Mide kanseri için prekanseröz lezyonlar:

Atrofik gastrit: Mide kanseri gelişiminde iyi bilinen bir yol mevcuttur. Bu yolda normal epitelden başlayıp mide kanseri oluşumuna kadar geçen prekanseröz lezyonlar vardır. Bu yol kısaca kronik süperfisiyal gastrit, atrofik gastrit, intestinal metaplazi, displazi ve mide kanseri şeklindedir. Tanıdan sonraki 5 yıl içinde mide kanseri gelişme ihtimali yıllık atrofik gastit, intestinal metaplazi ve displazi için sırasıyla %0.1, %0.25 ve %0.-6 dır.

İntestinal metaplazi: Mide kanseri gelişimindeki önemli yolaklardan biri olup, mide içerisindeki yayılım sıklığına ve intestinal metaplazi tipine bağlıdır. İntestinal metaplazinin patolojik 3 tipi olup, mide kanseri riskinin en yüksek olduğu tip 3 ve 2 olan inkomplet tiptir. Tip 1 olan komplet tipte ise risk çok daha düşük olarak bulunmuştur. İnkomplet tip intestinal metaplazi komplet tip intestinal metaplaziye göre riski 4-11 kat arttırmaktadır.

Mide kanseri için atrofik gastrit ve intestinal metaplaziye sahip yüksek riskli grupların belirlenmesinde endoskopik yöntem altın standart işlemdir. Beyaz ışık endoskopi ile biyopsi alınmadan prekanseröz bu lezyonların tanısı konamaz. Büyük büyütme endoskopi veya narrow band imaging denilen boyama tekniğinin kullanıldığı daha ileri endoskopik işlem işlem ile biyopsi alınmadan da prekanseröz lezyonlara tanı konulabilinir.

Mide kanseri için yüksek riskli grupların yönetimi:

H.pylori tedavisi: Atrofik gastrit veya intestinal metaplazi olmadan H.pylori enfeksiyon tedavisi tartışmalı bir konu olup, yapılan çalışmalarda tedavi edilen gruplarda uzun dönem takiplerde mide kanseri gelişme riski tedavi edilmeyen gruplara göre düşük bulunmuştur. Atrofik gastritin veya intestinal metaplazinin varlığında H.pylori enfeksiyon tedavisi mutlaka yapılması gereken bir durumdur. H.pylori tedavisi ile birlikte mide mukozasında atrofik gastritte düzelme olurken intestinal metaplazide düzelme olmamaktadır.

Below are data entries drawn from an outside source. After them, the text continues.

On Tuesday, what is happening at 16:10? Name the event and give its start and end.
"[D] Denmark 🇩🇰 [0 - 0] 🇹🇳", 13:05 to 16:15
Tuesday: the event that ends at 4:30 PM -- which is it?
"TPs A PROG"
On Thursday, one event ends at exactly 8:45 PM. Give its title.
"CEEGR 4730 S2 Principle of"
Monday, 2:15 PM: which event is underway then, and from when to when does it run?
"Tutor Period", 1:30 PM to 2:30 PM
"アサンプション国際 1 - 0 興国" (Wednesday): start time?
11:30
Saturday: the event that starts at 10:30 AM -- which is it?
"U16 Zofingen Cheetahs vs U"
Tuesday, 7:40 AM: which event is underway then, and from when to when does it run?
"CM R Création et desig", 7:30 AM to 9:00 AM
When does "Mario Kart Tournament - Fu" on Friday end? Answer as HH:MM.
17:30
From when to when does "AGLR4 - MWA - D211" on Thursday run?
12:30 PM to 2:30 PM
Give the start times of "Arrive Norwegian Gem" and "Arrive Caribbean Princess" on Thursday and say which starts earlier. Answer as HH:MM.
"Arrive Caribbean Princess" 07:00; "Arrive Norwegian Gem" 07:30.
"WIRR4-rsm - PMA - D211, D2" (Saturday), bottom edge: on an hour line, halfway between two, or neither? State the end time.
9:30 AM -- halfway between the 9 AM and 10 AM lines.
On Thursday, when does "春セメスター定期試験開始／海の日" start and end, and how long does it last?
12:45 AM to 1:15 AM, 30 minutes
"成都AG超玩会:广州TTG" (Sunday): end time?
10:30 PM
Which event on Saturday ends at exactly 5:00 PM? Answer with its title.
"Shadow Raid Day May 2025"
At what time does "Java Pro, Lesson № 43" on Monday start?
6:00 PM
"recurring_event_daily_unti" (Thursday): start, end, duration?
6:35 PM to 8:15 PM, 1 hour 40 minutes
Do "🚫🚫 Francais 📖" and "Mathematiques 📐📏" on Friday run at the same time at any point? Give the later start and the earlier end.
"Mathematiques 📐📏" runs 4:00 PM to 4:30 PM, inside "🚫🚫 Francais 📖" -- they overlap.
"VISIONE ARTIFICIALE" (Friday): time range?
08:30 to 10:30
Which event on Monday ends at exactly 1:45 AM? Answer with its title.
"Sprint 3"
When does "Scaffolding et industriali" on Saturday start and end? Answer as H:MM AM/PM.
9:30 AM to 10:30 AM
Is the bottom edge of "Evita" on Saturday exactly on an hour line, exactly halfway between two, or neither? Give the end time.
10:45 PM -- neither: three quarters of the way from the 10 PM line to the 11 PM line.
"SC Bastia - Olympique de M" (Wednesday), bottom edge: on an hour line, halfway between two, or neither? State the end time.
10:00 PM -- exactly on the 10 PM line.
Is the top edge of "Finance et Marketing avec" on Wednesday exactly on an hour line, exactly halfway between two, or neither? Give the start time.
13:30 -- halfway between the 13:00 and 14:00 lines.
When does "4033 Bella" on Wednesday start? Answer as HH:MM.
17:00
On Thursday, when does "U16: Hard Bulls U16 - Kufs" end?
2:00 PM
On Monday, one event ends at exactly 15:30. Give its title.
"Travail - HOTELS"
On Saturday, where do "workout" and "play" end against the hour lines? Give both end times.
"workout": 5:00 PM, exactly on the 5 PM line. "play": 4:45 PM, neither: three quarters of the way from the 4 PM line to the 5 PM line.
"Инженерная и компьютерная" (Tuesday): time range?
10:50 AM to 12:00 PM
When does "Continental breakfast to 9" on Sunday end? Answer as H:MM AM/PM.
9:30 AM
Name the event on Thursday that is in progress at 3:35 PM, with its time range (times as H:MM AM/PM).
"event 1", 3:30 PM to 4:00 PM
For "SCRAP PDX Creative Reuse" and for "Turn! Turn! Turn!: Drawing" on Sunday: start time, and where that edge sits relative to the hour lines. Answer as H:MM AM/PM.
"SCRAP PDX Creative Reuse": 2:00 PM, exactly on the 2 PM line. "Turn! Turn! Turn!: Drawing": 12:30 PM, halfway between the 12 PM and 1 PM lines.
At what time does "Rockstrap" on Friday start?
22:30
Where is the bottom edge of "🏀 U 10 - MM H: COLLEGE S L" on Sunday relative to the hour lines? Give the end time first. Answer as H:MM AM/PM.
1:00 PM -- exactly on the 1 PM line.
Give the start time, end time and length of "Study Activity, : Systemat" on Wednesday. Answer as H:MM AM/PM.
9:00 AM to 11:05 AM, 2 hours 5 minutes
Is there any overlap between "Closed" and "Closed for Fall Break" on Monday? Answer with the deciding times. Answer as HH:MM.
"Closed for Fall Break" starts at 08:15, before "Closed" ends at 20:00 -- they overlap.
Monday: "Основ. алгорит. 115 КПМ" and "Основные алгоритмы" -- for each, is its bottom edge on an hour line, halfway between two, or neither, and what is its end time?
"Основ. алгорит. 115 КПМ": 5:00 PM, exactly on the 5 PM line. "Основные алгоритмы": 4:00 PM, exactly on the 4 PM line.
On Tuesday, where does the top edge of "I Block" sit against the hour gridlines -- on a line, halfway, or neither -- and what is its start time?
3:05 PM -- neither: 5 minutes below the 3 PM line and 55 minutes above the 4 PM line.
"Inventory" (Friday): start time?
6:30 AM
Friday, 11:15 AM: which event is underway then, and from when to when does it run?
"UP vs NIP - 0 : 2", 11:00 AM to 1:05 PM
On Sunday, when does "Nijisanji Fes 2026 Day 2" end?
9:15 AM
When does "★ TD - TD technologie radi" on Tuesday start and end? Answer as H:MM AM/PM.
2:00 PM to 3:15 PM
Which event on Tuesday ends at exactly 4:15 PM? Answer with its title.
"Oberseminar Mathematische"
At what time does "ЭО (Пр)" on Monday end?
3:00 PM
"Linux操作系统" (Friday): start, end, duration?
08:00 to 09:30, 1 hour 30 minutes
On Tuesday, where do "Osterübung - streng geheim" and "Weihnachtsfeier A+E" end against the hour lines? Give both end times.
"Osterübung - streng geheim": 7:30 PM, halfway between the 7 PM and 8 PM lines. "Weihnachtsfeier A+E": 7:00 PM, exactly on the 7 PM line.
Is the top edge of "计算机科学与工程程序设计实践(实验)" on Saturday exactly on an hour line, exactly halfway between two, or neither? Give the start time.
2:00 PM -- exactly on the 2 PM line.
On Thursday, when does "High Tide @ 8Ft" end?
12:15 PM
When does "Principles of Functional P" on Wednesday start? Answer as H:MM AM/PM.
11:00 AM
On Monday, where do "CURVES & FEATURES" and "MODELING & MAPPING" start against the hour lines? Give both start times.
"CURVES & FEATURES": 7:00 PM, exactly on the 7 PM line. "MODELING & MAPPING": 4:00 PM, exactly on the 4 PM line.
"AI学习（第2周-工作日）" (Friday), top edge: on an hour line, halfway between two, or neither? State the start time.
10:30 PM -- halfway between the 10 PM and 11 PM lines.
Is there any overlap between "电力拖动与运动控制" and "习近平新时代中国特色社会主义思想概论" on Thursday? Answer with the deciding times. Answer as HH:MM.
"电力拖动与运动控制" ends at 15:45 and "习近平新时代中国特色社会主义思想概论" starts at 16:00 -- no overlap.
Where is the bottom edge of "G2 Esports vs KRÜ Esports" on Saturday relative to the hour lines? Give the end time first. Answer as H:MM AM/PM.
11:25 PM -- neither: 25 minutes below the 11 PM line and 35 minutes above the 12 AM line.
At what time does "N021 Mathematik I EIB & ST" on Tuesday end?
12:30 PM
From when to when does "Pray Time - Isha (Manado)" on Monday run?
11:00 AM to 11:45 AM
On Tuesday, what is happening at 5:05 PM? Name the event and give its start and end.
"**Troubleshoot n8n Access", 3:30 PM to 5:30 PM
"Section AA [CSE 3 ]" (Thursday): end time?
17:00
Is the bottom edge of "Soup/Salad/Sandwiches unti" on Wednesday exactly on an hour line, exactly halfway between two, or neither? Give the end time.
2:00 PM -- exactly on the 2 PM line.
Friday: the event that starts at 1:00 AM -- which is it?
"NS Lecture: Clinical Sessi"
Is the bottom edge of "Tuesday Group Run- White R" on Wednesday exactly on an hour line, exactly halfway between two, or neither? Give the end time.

Mide kanserinin erken tanısı için takip programları: Japonya ve Kore gibi mide kanserinin sık görüldüğü uzak doğu ülkelerinde 40 yaş ve üzerinde mide kanseri tarama programları mevcuttur. Avrupa, Amerika ve bizim ülkemizde belirli bir tarama programı yoktur. Genel kabul gören haliyle açıklanamayan kilo kaybı, yemek yerken göğüs boşluğu altında takılı kalması hissi, anemi, bulantı-kusma, mide koruyucu tedaviye rağmen geçmeyen karın üst bölgesinde ağrı durumlarında endoskopi yaptırılmalıdır. Herhangi bir nedenle yaptırılan endoskopide mide kanseri prekanseröz lezyonları olan atrofik gastrit veya intestinal metaplazi durumlarında yüksek riskli gruplar dışında 3 yılda bir endoskopi yaptırılması yeterlidir.  Fakat intestinal metaplazi yaygın, inkoplet tip, sigara içicisi ve birinci dereceden akrabasında mide kanseri hikayesi mevcut ise takip sıklığını 1 yıl sonra yapmak gerekmektedir.